SUMMARY OF THE INVENTION

This invention is practiced in one form by a low pressure sodium vapor lamp including a sodium vapor dishcarge tube and a light reflector partially surrounding the discharge tube and defining a light transmission aperture for desired directional light output. The light reflector is in tangential contact with the discharge tube on the surface thereof opposite to the light aperture. The contact between discharge tube and light reflector provides a thermal coupling for heat conduction from the discharge tube. The area of this thermal coupling thus becomes the coolest portion of the discharge tube, the "cold spot" of the lamp where excess sodium is condensed.
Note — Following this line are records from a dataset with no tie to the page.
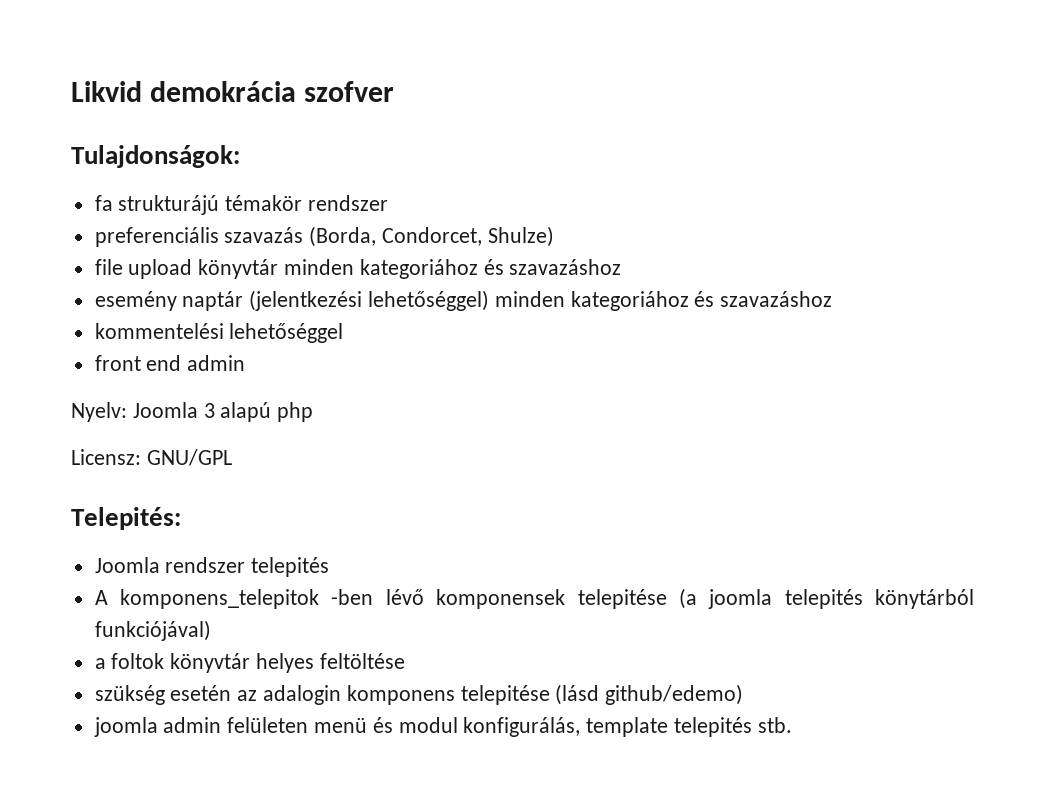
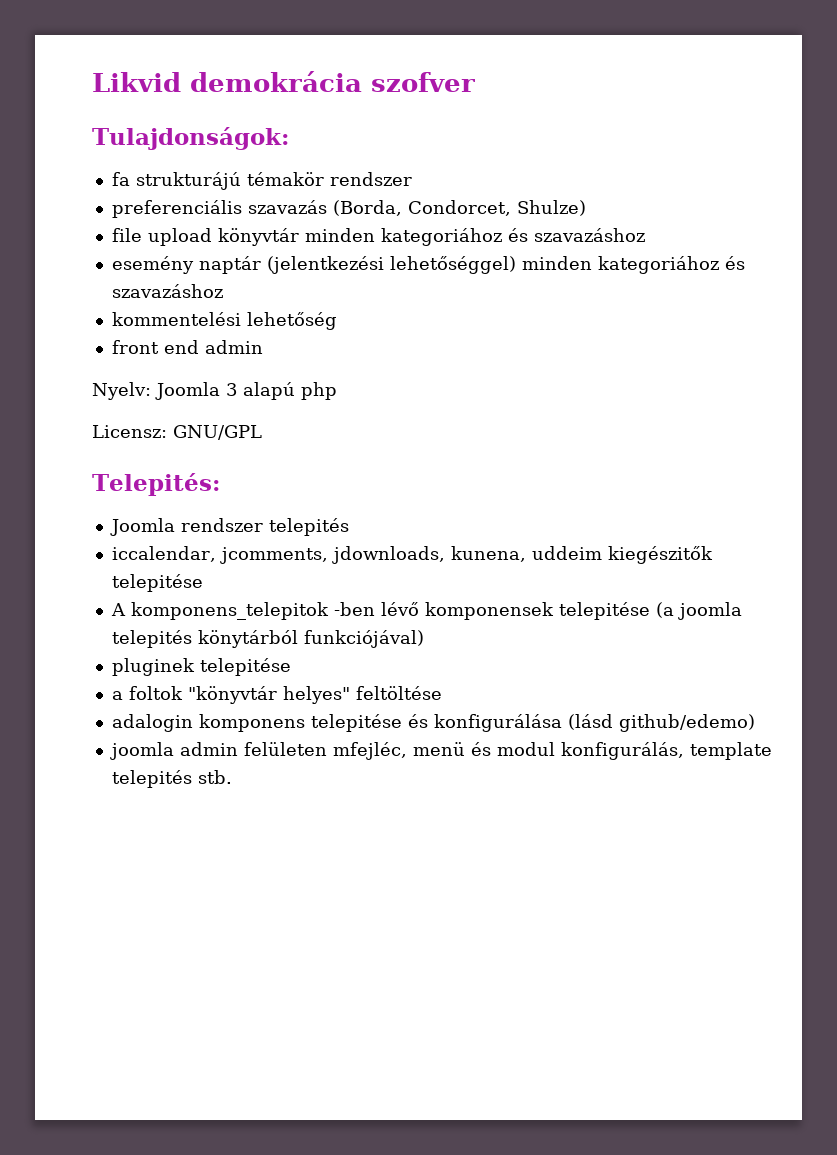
[229,323,344,343] lehetőséggel -> [246,312,337,330] lehetőség
(330, 567) none -> [111,546,713,564] [111,574,203,592] // iccalendar, jcomments, jdownloads, kunena, uddeim kiegészitők telepitése
(211, 630) none -> [111,658,291,676] // pluginek telepitése
[170,653,315,673] könyvtár helyes -> [187,686,350,704] "könyvtár helyes"
[94,685,258,705] szükség esetén az -> (442, 693) none
(550, 695) none -> [407,714,562,732] és konfigurálása
(309, 725) none -> [332,742,407,760] mfejléc,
For a better understanding of this invention, reference is made to the following detailed description of an exemplary embodiment, given in connection with the accompanying drawing.

DRAWING

The single drawing FIGURE is a schematic cross section of a low pressure sodium vapor lamp according to the present invention.

DESCRIPTION

Referring to the drawing, a sodium vapor discharge lamp is generally indicated in cross section at 2 and includes an inner discharge tube 4 within an outer transparent envelope 6. The glass inner discharge tube 4 contains sodium which, during lamp operation, may be in both vapor and condensed phases. A tubular reflector 8, defining a longitudinal light aperture 10 along the length of the lamp, partially surrounds the discharge tube 4. Reflector 8 is in tangential contact with the discharge tube 4 on the surface thereof opposite to the light aperture 10. The contact between discharge tube and light reflector provides a thermal coupling for heat conduction from the discharge tube. The light reflector 8 thus acts also as a heat sink. The area of the thermal coupling of discharge tube 4 and light reflector-heat sink 8 becomes the coolest portion of the discharge tube, the "cold spot" of the lamp where excess sodium is condensed.
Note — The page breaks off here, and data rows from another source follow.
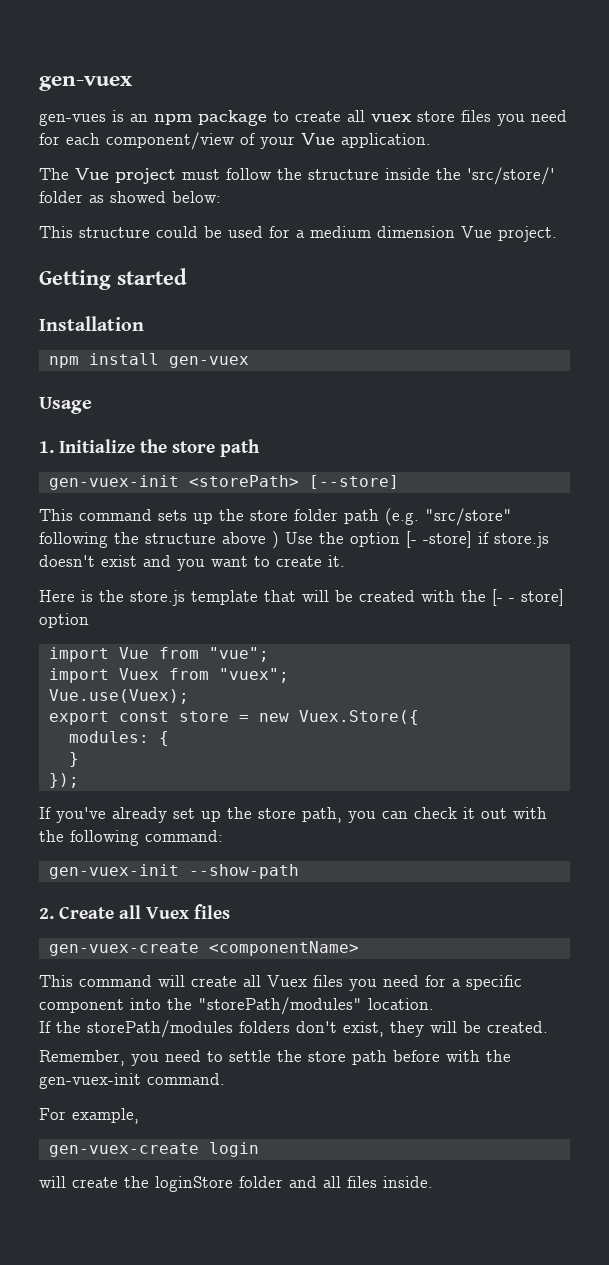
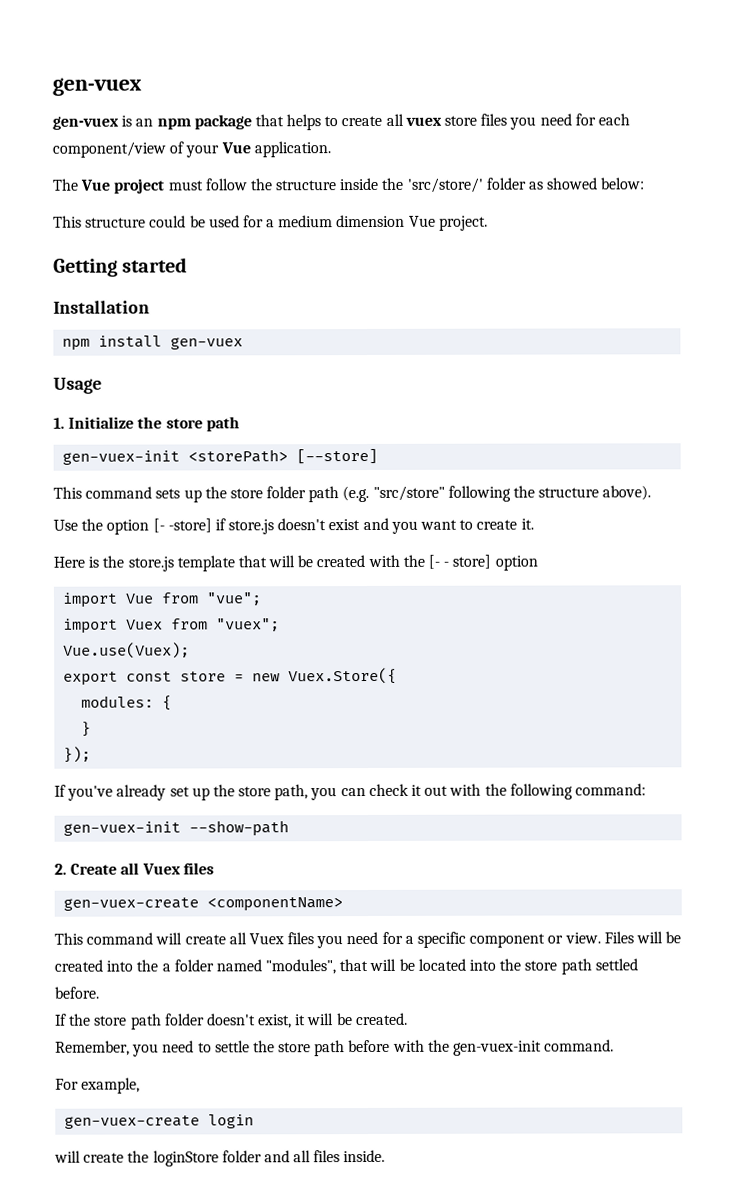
[39,76,132,91] [39,113,106,126] gen-vuex // gen-vues -> [52,77,142,96] [52,116,119,130] gen-vuex // gen-vuex
(267, 118) none -> [254,114,322,131] that helps
[222,531,279,549] above ) -> [602,485,652,501] above). //
[130,997,434,1015] [39,1020,424,1038] into the "storePath/modules" location. // If the storePath/modules folders don't exist, they -> [547,931,682,944] [54,958,638,975] [54,986,99,999] [55,1013,307,1030] or view. Files will be created into the a folder named "modules", that will be located into the store path settled before. // If the store path folder doesn't exist, it

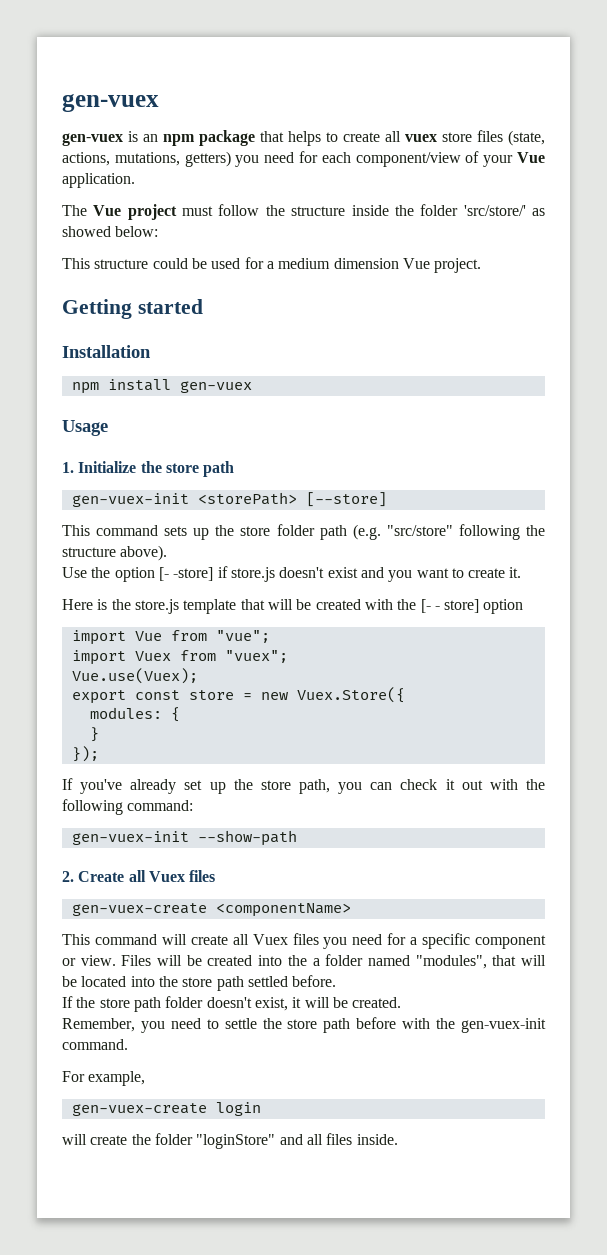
(508, 119) none -> [508,130,545,146] [62,151,231,167] (state, actions, mutations, getters)
[406,177,527,193] 'src/store/' folder -> [420,204,526,216] folder 'src/store/'
[152,1150,262,1167] loginStore folder -> [154,1133,276,1149] folder "loginStore"

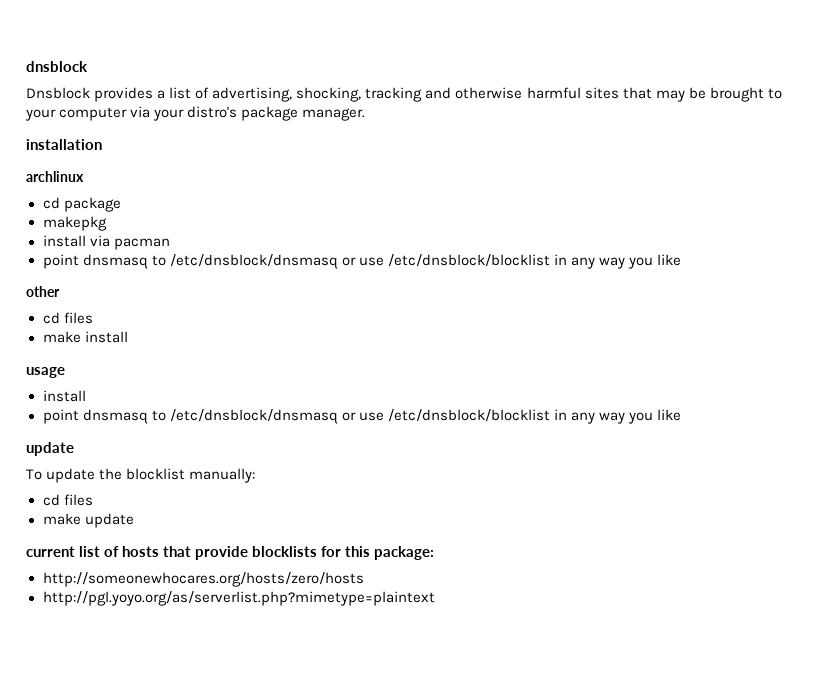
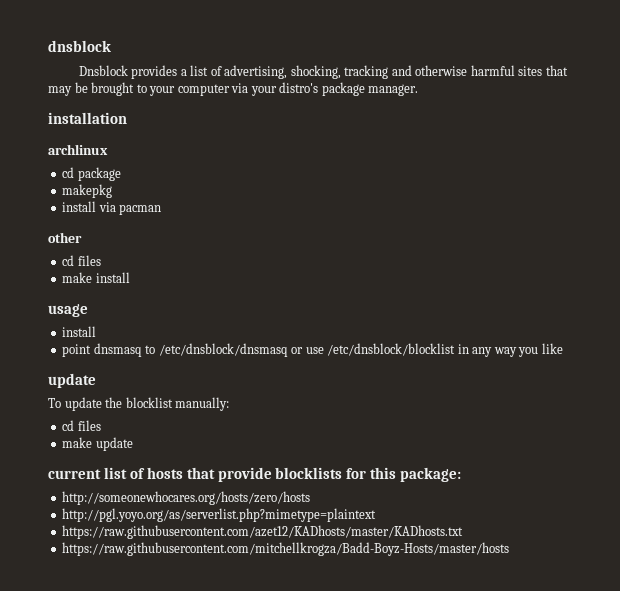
[42,254,682,269] // point dnsmasq to /etc/dnsblock/dnsmasq or use /etc/dnsblock/blocklist in any way you like -> (162, 209) none
(435, 598) none -> [62,525,464,539] [62,542,510,556] // https://raw.githubusercontent.com/azet12/KADhosts/master/KADhosts.txt // https://raw.githubusercontent.com/mitchellkrogza/Badd-Boyz-Hosts/master/hosts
In operation, the sodium discharge lamp 2 functions in a known way to emit light in the inner discharge tube 4 by passage through vaporized sodium of an electric discharge. The excess of metallic sodium within the discharge tube 4, functions to control the vapor pressure within the tube. Excess metallic sodium will condense at the coolest part of the discharge tube 4. In order to keep the optical path to the light aperture 10 clear of condensed sodium, the coolest part of the discharge tube is located in the opposite direction, i.e. at the thermal coupling of discharge tube and light reflector.

Light reflector and heat conductor 8 is presently considered as being a metallic member as for example of aluminum. However, this is not essential. It could be made of glass with a suitable light reflective coating such as titanium dioxide, barium sulfate or magnesium oxide.

The foregoing description of certain embodiments of this invention is given by way of illustration and not of limitation. The concept and scope of the invention are limited only by the following claims and equivalents thereof which may occur to others skilled in the art.

Claims

1. A sodium vapor discharge lamp including a sodium vapor discharge tube and a light reflector extending along and partially surrounding said discharge tube,

said light reflector defining a light source aperture for the transmission therethrough of visible light in a desired direction,

said light reflector being in contact with said discharge tube on a surface thereof away from said light aperture, said contact effecting a thermal coupling of said discharge tube and said light reflector for the conduction of heat through said thermal coupling from said discharge tube to said light reflector, thereby to locate the coolest area of said discharge tube at the area of said contact, where any sodium condensation occurs, away from said light aperture.

2. A sodium vapor discharge lamp as defined in claim 1 in which said light reflector is metallic.

3. A sodium vapor discharge lamp as defined in claim 1 in which said light reflector is glass.